China’s Rosewood Trade With Mali Rigged With Illegalities
25 May 2022 (OCCPR)
China’s rosewood imports from Mali, one of its leading rosewood suppliers, have led to the devastation of Malian forests and served as a conduit for ivory smuggling, says a new report by the Environmental Investigation Agency (EIA).
Global trade in rosewood, a category of highly valued tropical hardwoods, has resulted in a sharp decrease in rosewood populations and fuelled deforestation around the world.
Most of the demand for rosewood comes from China, where it is used to produce Ming dynasty-style furniture, popular among the country’s new rich.
Nicknamed “ivory of the forest,” rosewood is one of the most illegally harvested woods. Earthsight, a London-based environmental NGO, estimates that the annual value of rosewood smuggling could exceed a billion dollars.
Following the depletion of rosewood forests in Southeast Asia around 2010, where the imports were traditionally sourced, trafficking networks moved to West Africa, home to by then barely touched reserves of Kosso – a rosewood species native to the region’s semi-arid forests.
With its notoriously weak law enforcement, West Africa quickly grew into China’s leading rosewood supplier. In 2020, over 70% of Chinese rosewood imports came from there.
The exploitation of Kosso in Mali, a chronically unstable West African nation facing an ongoing Islamist insurgency, started sporadically in 2012-2013 and took a firm hold in 2014-2015 when neighbouring countries started to combat the illegal trade.
Multiple measures, aiming to ensure the sustainability of the logging, have been in place all along. For example, Mali has required logging operations to be conducted in accordance with an approved management plan and exploitation permit.
However, logging companies have reportedly ignored the regulation, exploiting forests outside of the approved areas, including in protected forest reserves.
In May 2020, in an attempt to stop the illegal logging, the then-minister of environment suspended commercial exploitation of Kosso altogether.
The suspension, albeit lifted in March 2021, was effectively substituted with an amendment of the existing unprocessed timber export ban.
That said, the EIA found that logging operations continued for the entire period despite the ban. From May 2020 to March 2022, Mali supplied China with 5,500 containers of Kosso, equivalent to approximately 220,000 trees.
According to the report, this was made possible due to corruption, present at the local level, where Forestry Administration agents are often turning a blind eye to unauthorized logging, as well as in government circles in the capital of Bamako.
The EIA said that a well-placed source claimed that a designated representative of GIB, a dominant player in Mali’s Kosso supply chain, tours the key offices several times a year, distributing bundles of cash.
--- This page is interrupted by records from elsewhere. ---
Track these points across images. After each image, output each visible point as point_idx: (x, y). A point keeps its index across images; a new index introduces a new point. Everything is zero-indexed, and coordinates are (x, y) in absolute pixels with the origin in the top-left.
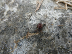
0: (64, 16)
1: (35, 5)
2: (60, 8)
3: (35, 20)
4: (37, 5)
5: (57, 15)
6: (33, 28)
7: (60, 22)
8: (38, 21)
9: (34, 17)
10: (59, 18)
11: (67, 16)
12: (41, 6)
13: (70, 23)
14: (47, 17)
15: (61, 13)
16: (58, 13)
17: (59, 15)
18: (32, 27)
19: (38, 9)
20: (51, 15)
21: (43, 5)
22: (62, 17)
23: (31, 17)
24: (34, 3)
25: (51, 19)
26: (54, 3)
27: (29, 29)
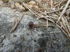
0: (45, 36)
1: (12, 23)
2: (40, 26)
3: (7, 46)
4: (13, 23)
5: (37, 35)
7: (40, 44)
8: (12, 46)
9: (8, 41)
10: (39, 40)
11: (48, 36)
12: (18, 24)
13: (51, 45)
14: (24, 40)
15: (41, 32)
16: (38, 32)
17: (39, 35)
19: (14, 28)
20: (29, 36)
22: (42, 37)
23: (4, 41)
26: (35, 19)
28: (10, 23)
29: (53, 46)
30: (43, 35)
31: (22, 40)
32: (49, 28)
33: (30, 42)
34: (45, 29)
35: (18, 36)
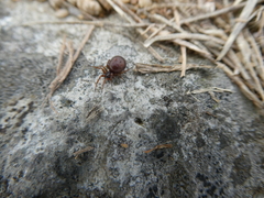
0: (175, 105)
1: (54, 58)
2: (156, 70)
3: (42, 134)
4: (60, 58)
5: (146, 101)
6: (28, 177)
7: (158, 132)
8: (58, 134)
9: (43, 120)
10: (153, 116)
11: (185, 104)
12: (76, 63)
13: (198, 134)
14: (100, 115)
15: (162, 89)
16: (150, 90)
17: (152, 101)
18: (26, 172)
19: (62, 76)
20: (117, 104)
21: (88, 57)
22: (165, 109)
23: (28, 118)
24: (47, 53)
25: (118, 121)
26: (137, 48)
27: (11, 181)
28: (45, 59)
29: (204, 137)
30: (167, 100)
31: (93, 115)
32: (192, 76)
33: (121, 125)
34: (176, 81)
35: (80, 104)
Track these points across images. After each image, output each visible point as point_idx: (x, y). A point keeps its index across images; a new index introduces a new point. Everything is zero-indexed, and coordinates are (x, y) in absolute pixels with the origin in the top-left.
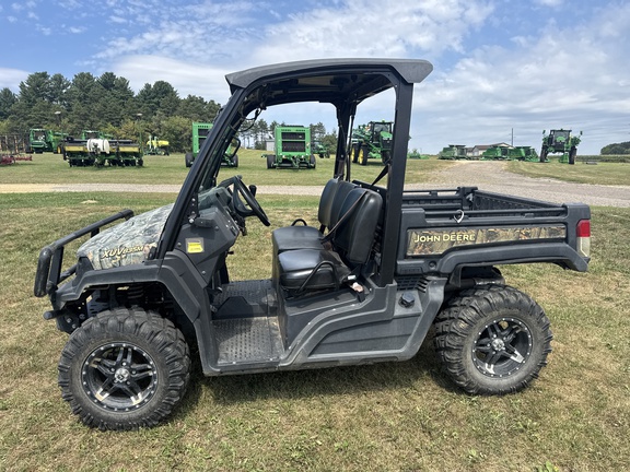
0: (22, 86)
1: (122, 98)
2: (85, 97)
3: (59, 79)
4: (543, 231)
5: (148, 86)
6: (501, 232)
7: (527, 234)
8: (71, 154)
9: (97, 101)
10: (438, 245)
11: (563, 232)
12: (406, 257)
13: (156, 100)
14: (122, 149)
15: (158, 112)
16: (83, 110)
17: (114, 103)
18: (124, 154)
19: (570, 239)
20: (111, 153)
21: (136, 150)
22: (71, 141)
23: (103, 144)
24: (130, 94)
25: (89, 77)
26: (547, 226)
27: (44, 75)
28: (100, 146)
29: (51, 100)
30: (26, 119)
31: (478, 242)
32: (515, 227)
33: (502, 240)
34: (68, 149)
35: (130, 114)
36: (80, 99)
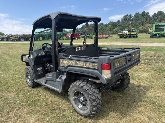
0: (122, 19)
1: (146, 18)
2: (136, 19)
3: (130, 15)
4: (90, 65)
5: (155, 13)
6: (79, 63)
7: (85, 65)
8: (120, 35)
9: (139, 20)
10: (65, 64)
11: (97, 66)
12: (60, 66)
13: (157, 17)
14: (132, 33)
15: (157, 21)
16: (135, 23)
17: (144, 20)
18: (132, 34)
19: (99, 70)
20: (129, 34)
21: (135, 33)
22: (120, 32)
23: (127, 32)
24: (149, 16)
25: (138, 14)
26: (91, 63)
27: (127, 15)
28: (126, 33)
29: (128, 21)
30: (122, 27)
31: (73, 65)
32: (82, 62)
33: (79, 66)
34: (119, 34)
35: (148, 22)
36: (135, 20)
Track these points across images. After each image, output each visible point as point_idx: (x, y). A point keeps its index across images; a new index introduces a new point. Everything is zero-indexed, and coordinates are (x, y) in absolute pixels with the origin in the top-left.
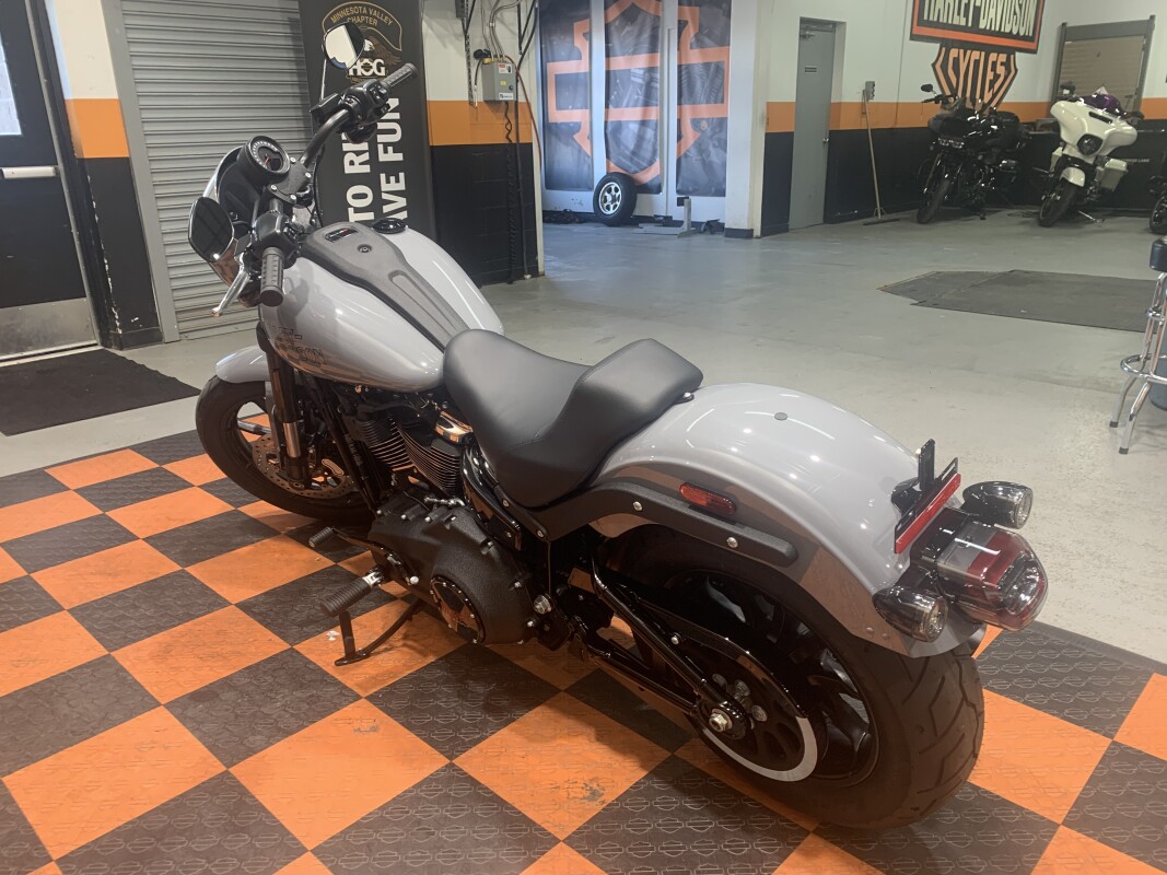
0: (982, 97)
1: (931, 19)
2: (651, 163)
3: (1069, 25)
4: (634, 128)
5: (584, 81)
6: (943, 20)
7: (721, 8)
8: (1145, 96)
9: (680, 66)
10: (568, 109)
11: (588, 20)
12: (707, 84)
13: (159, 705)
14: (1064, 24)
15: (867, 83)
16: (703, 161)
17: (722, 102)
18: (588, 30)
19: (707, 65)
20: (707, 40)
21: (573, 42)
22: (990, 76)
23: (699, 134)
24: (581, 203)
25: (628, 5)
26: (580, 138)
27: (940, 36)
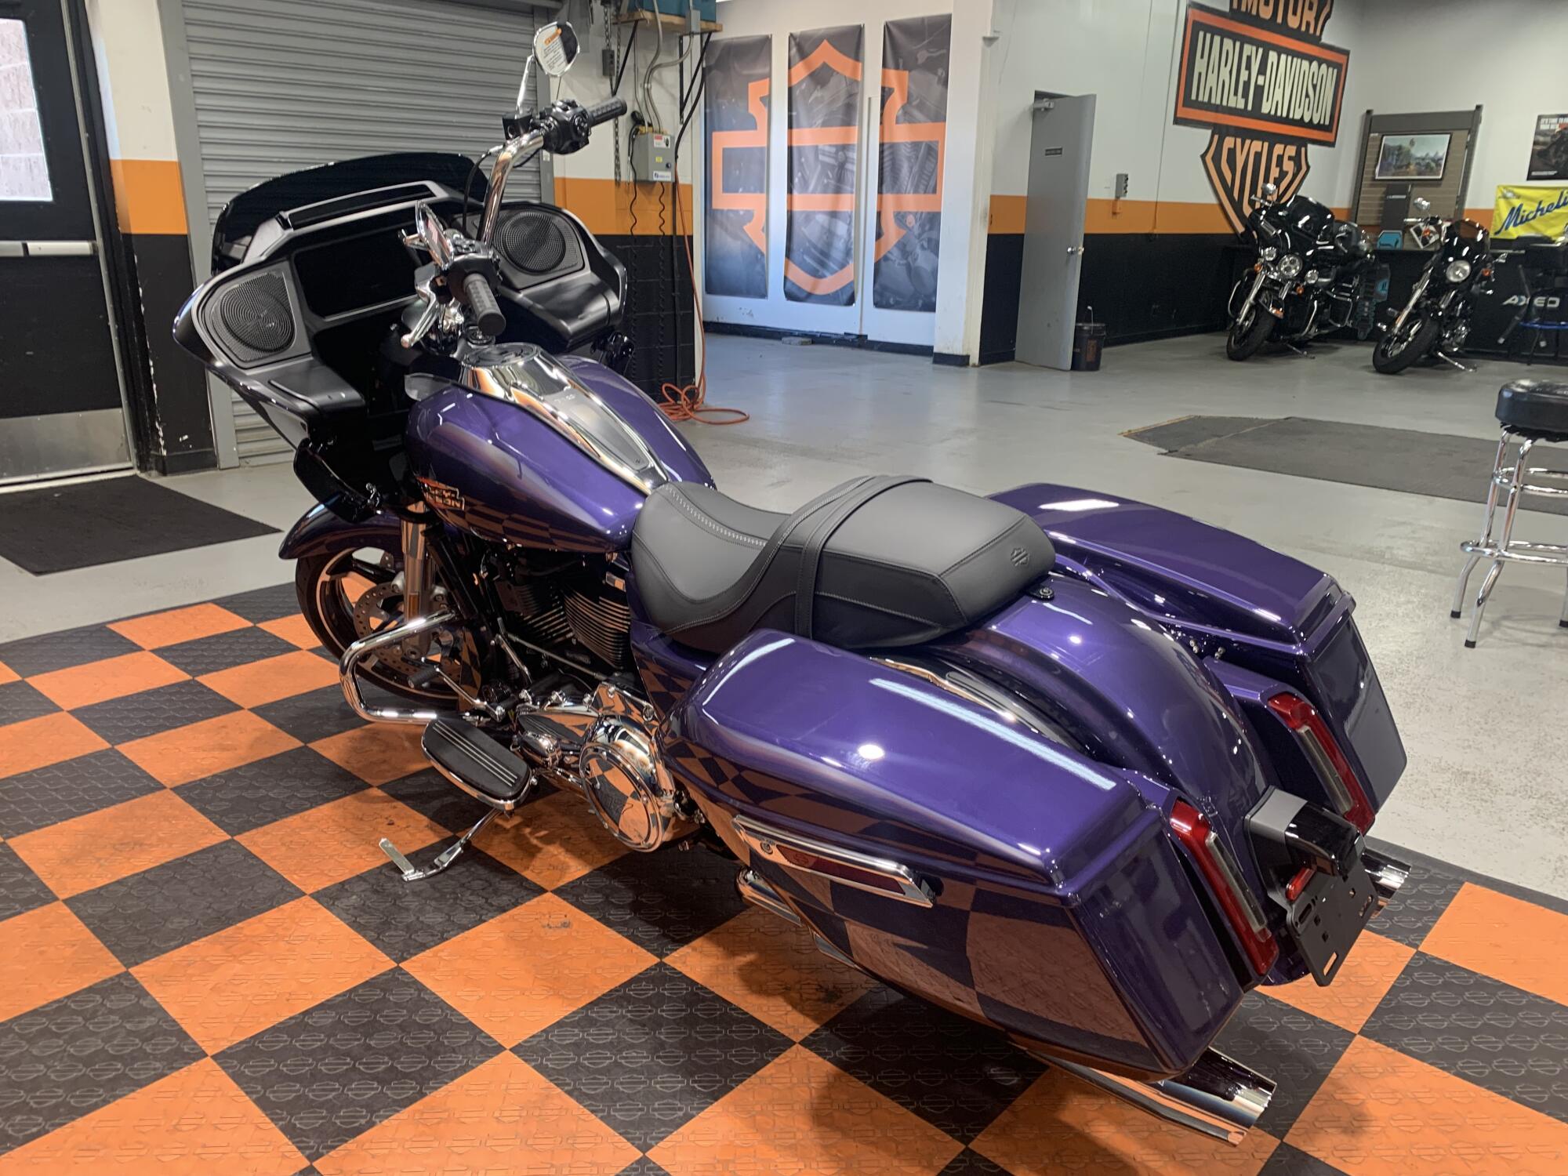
2: (843, 266)
3: (1375, 113)
4: (822, 219)
5: (759, 158)
6: (1216, 100)
7: (936, 74)
8: (1467, 206)
9: (882, 145)
10: (737, 191)
11: (767, 80)
12: (915, 169)
13: (304, 894)
14: (1369, 112)
15: (1119, 176)
16: (909, 267)
17: (934, 191)
18: (767, 94)
19: (916, 145)
20: (917, 114)
21: (747, 108)
22: (1275, 172)
23: (904, 232)
24: (751, 314)
25: (817, 65)
26: (751, 230)
27: (1212, 121)
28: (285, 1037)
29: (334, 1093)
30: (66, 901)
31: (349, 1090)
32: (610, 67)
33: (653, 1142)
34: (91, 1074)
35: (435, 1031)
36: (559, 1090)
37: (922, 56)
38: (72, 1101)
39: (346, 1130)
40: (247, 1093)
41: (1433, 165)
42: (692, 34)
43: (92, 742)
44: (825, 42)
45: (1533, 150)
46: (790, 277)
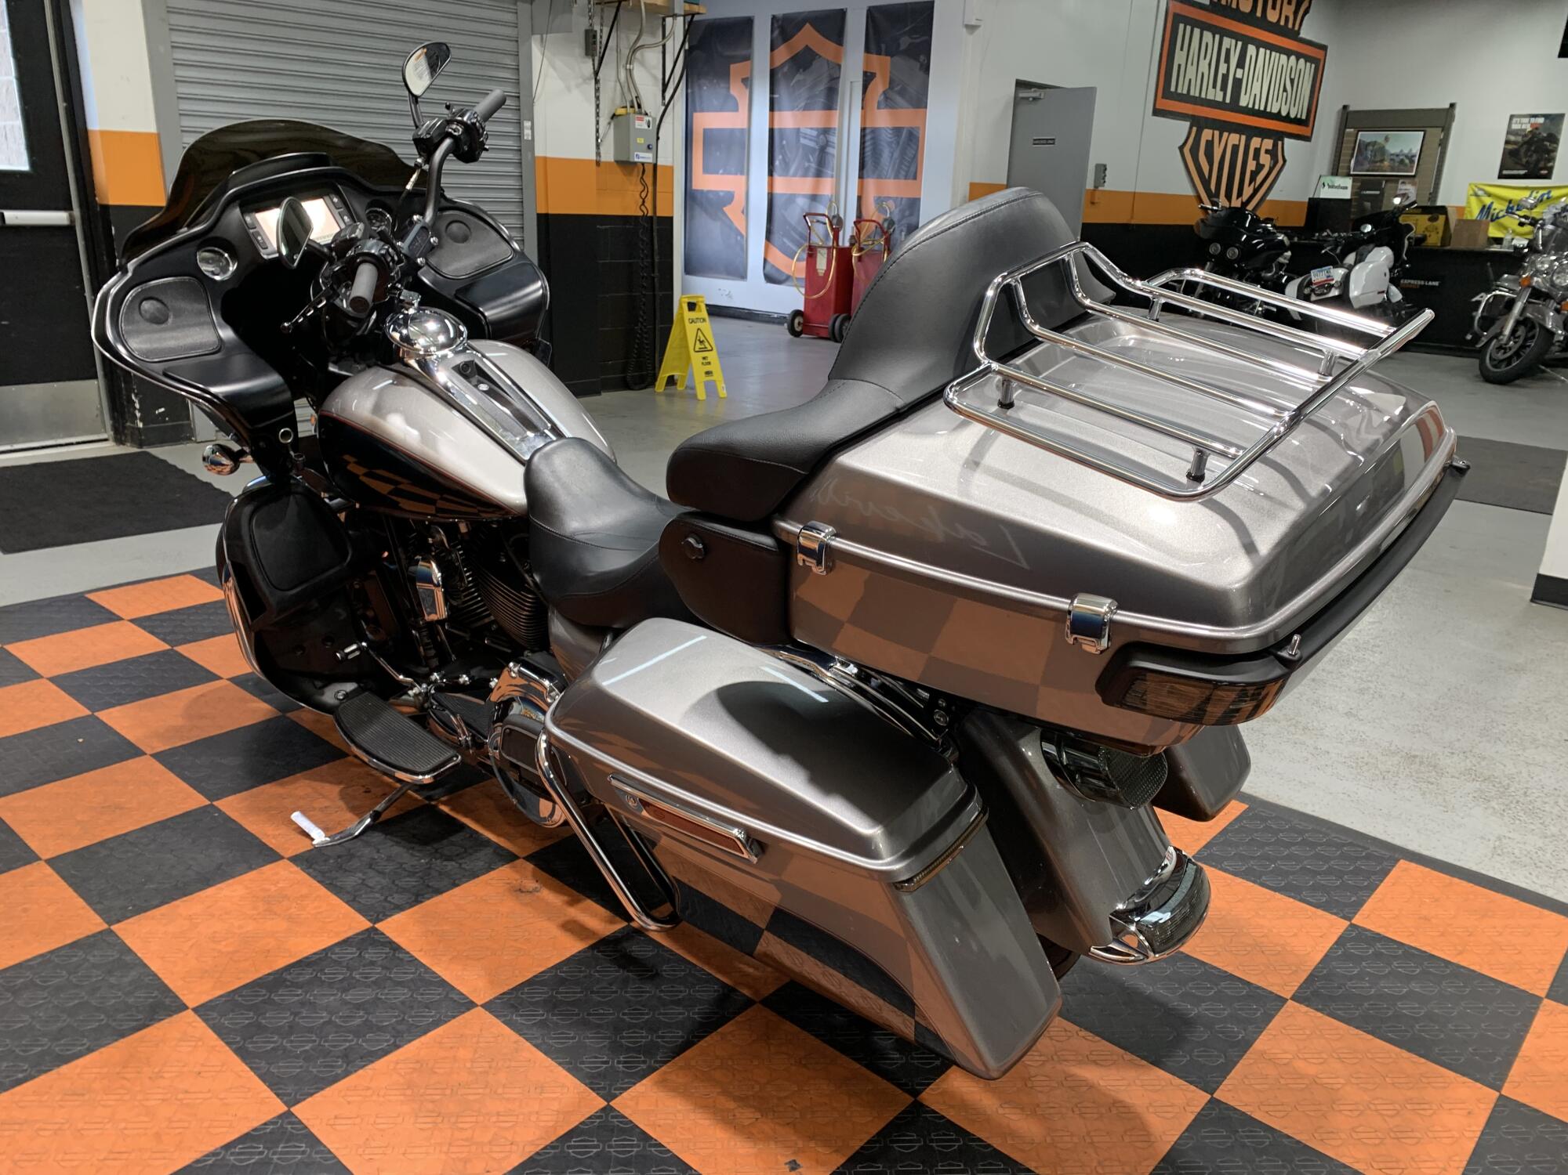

In addition, the investigators found that the Kosso trade has facilitated ivory trafficking between West Africa and China. Chinese traders allegedly started hiding ivory in Kosso logs in 2015.
Several tons of ivory smuggled each year include ivory from desert-adapted Gourma elephants, considered to be on the edge of annihilation.
The report also notes that local communities, whilst having their livelihoods threatened by the environmental destruction, have seen very little of the wealth generated by the industry.
“In the last three years, more than 800 billion FCFA (US$13.8 million) have been made in the exploitation of timber in our municipality,” Aliou Diallo, a community leader in the Kayes region, told the EIA. “Despite this colossal sum, we see no school, no health center for the community.”
The rosewood crisis in Mali typifies the situation in most Western African countries, which have been continuously failing to put an end to illegal logging.
This might change soon, however.
During its meeting in March, the CITES Standing Committee resorted to unprecedented measures to stop the accelerating devastation of West African forests.
Unless the countries exporting Kosso prove that the exploitation of the wood meets the sustainability criteria – evidence they are unlikely to be able to supply – they will face trade suspension.
However, even if the embargo is eventually imposed, the exports could continue unreported through smuggling or misdeclaration of logs as unprotected species.
Nevertheless, such a measure proved to be very effective in Nigeria – the first country in the region where it was applied. After its imposition in 2018, Nigeria’s Kosso exports to China, which used to service 60% of the market demand, shrank more than 30 times within a year.